Luis Suarez, Knowledge Manager, Community Builder & Social Computing Evangelist in the IBM Software Group

If I understand it , Suarez is saying that ‘Social Business’ (which he seems to say is returning an ROI) isn’t working because it isn’t doing what he thinks it should. I hardly mean to single Mr. Suarez out of the crowd. Tortured logic and tangled language are the landmarks in our newly democratic workplaces.

It seems to me that something is working when lots of people are using it. So, I get a little curious when I hear that video is a revolutionary technology; that Recruiting has yet to embrace mobile; or, that social technology is failing.

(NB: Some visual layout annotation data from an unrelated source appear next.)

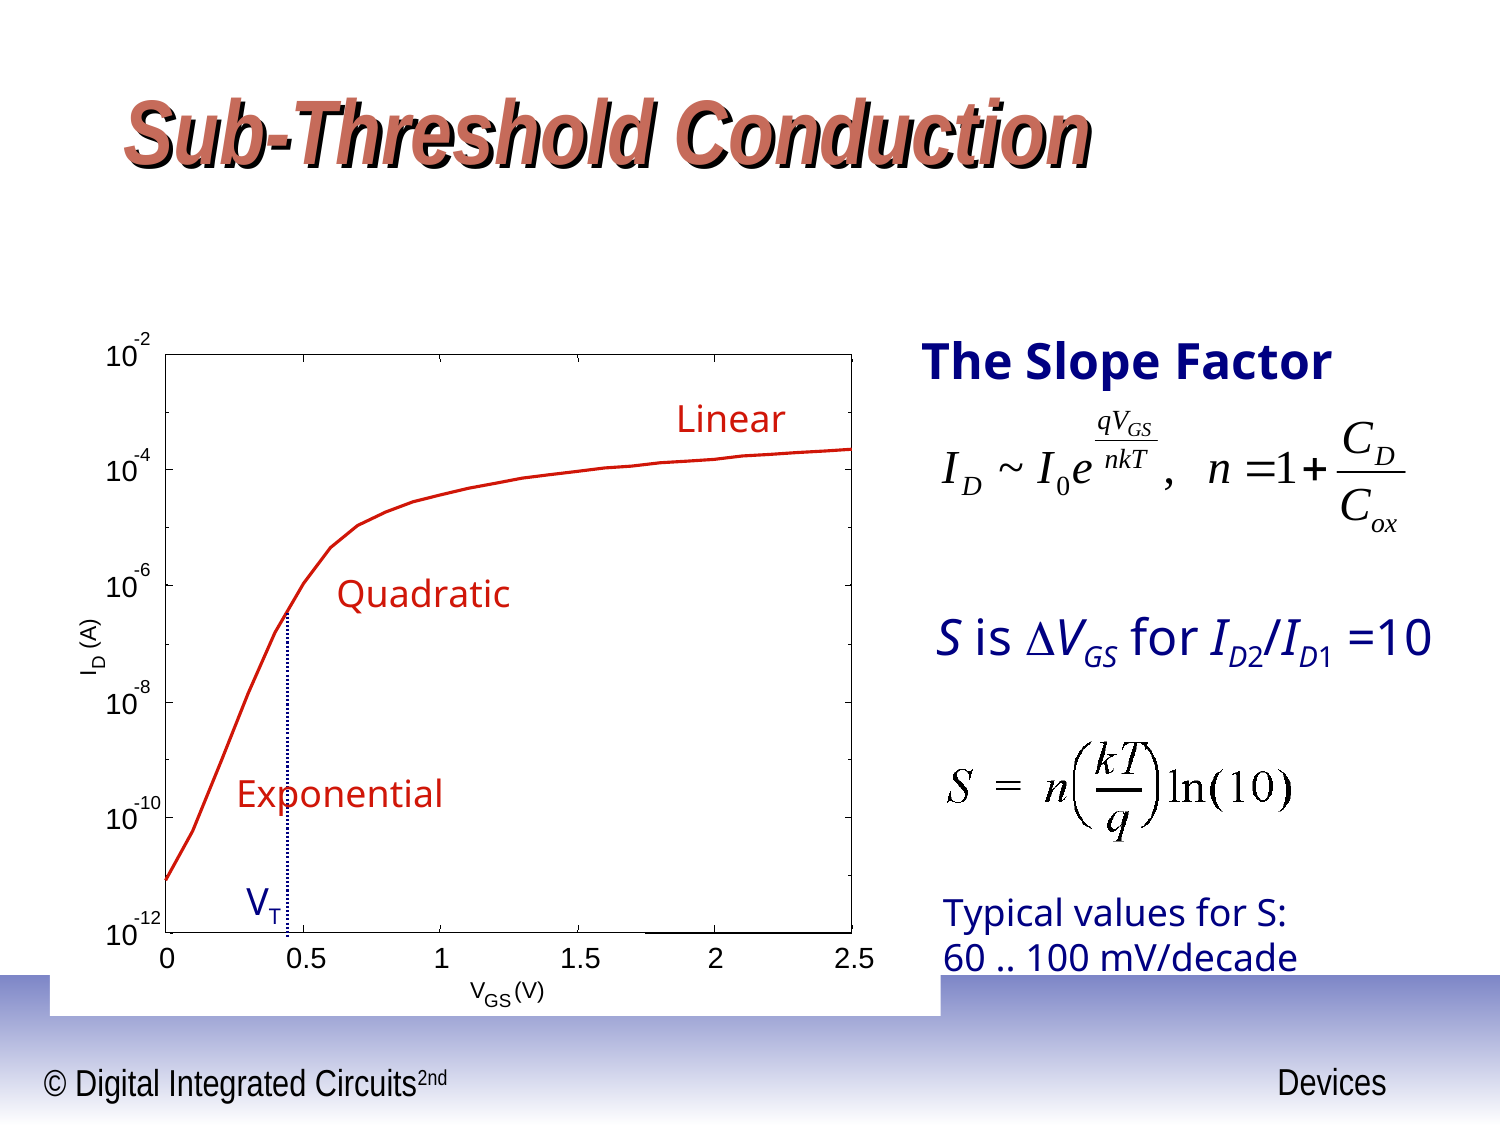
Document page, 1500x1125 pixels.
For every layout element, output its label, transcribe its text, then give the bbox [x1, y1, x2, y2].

text_box 10 [105, 800, 138, 836]
text_box D [93, 658, 104, 666]
picture [931, 722, 1307, 852]
text_box 10 [125, 927, 133, 943]
text_box 10 [105, 685, 138, 721]
text_box (A) [73, 618, 101, 656]
text_box 10 [105, 567, 138, 603]
text_box -4 [133, 442, 151, 465]
text_box 10 [125, 348, 133, 364]
text_box The Slope Factor [907, 321, 1349, 398]
text_box GS [484, 988, 512, 1012]
text_box 2.5 [834, 939, 876, 975]
text_box 10 [105, 452, 138, 488]
text_box -8 [133, 675, 151, 698]
text_box -10 [133, 790, 162, 813]
text_box 0.5 [285, 939, 327, 975]
chart [933, 396, 1416, 543]
text_box (V) [507, 975, 546, 1003]
text_box 10 [105, 337, 138, 373]
text_box 1 [433, 939, 450, 975]
text_box Exponential [221, 762, 459, 823]
text_box Linear [661, 387, 802, 448]
text_box 1.5 [560, 939, 602, 975]
text_box VT [231, 870, 296, 937]
text_box D [86, 655, 109, 670]
text_box 10 [125, 696, 133, 712]
text_box 10 [125, 579, 133, 595]
text_box 10 [105, 915, 138, 951]
text_box 0 [159, 939, 176, 975]
text_box [49, 299, 941, 1016]
title Sub-Threshold Conduction [108, 65, 1384, 190]
text_box V [470, 975, 486, 1003]
text_box -12 [133, 905, 162, 929]
text_box 10 [125, 811, 133, 827]
text_box Typical values for S: 60 .. 100 mV/decade [928, 881, 1314, 987]
text_box -2 [133, 327, 151, 350]
text_box S is VGS for ID2/ID1 =10 [922, 597, 1448, 682]
text_box 2 [707, 939, 725, 975]
text_box 10 [125, 463, 133, 479]
text_box Quadratic [321, 562, 526, 623]
text_box I [73, 669, 101, 676]
text_box -6 [133, 557, 151, 581]
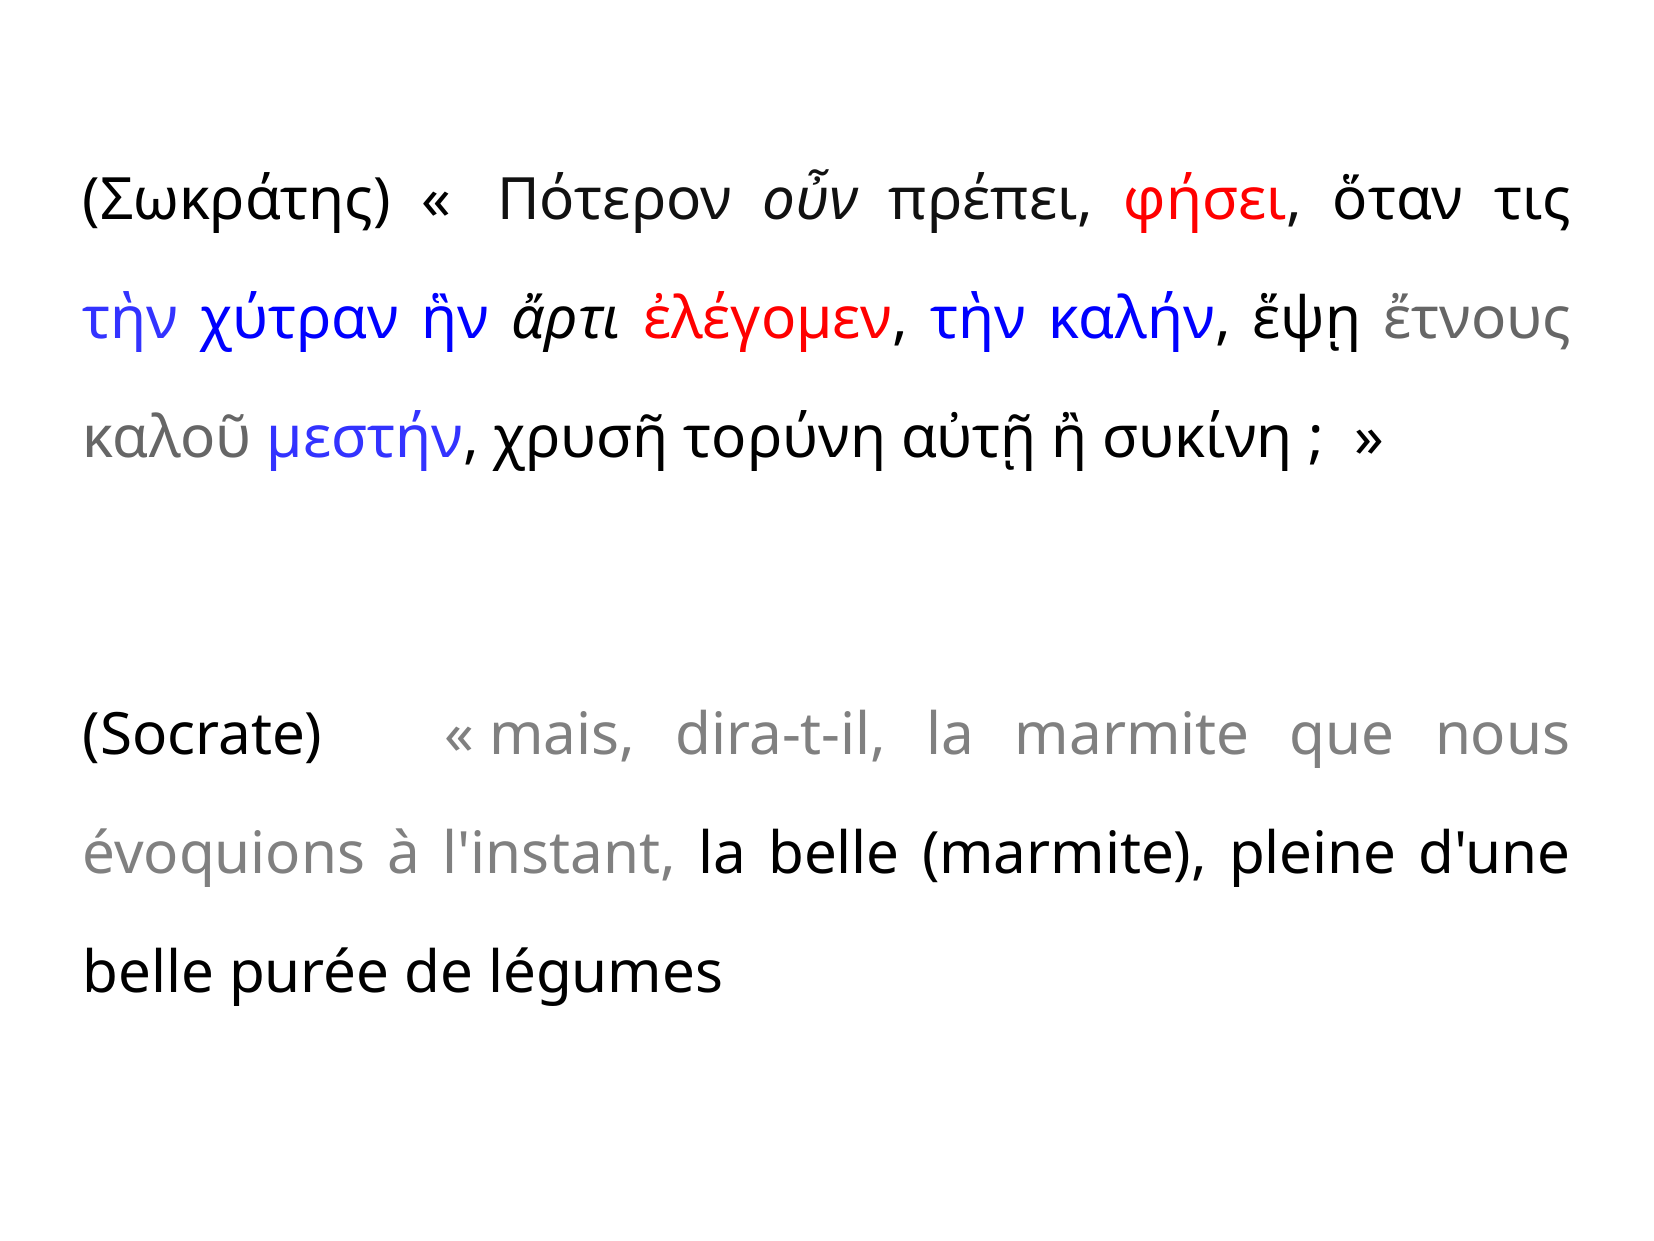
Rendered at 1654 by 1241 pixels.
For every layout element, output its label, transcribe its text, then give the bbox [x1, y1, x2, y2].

list (Σωκράτης) « Πότερον οὖν πρέπει, φήσει, ὅταν τις τὴν χύτραν ἣν ἄρτι ἐλέγομεν, τὴν καλήν, ἕψῃ ἔτνους καλοῦ μεστήν, χρυσῆ τορύνη αὐτῇ ἢ συκίνη ; » (Socrate) « mais, dira-t-il, la marmite que nous évoquions à l'instant, la belle (marmite), pleine d'une belle purée de légumes [82, 118, 1571, 1241]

I do not know a single recruiter who doesn’t use a smartphone, social media and video (occasionally) in their work. The degree to which the industry is already changed by these tools can not be overstated. The technology is already in use everywhere you look.

We live in a world inhabited by evangelists for whom real adoption of their technologies is not enough. Like the Spanish Inquisition (No One Expects The Spanish Inquisition), which insisted on an extremely literal form of obedience, belief and usage isn’t enough. The evangelists demand adherence to an unreachable standard. Like Mr. Suarez suggests, it’s not enough to use the tools to achieve business objectives. It’s a failure if it doesn’t deliver Utopia.

In recent months, I’ve witnessed a dozen presentations, delivered to Recruiters who all carried smartphones, about how mobile technology was not being adopted very quickly. Meanwhile, the recruiters in the audience were busy emailing candidates, scheduling interviews, moving qualifications packages and responding to hiring managers on their devices. It’s been a tremendous Through the Looking Glass experience.

If you’ve seen the ‘How Technology Moves Through HR‘ presentation, you’ll understand that this generation of tool is flowing in the front door of the organization. It’s never worked that way before. Perhaps, instead of evangelists preparing the way, the ‘people who used to be the audience’ are going to show us how to use the tools.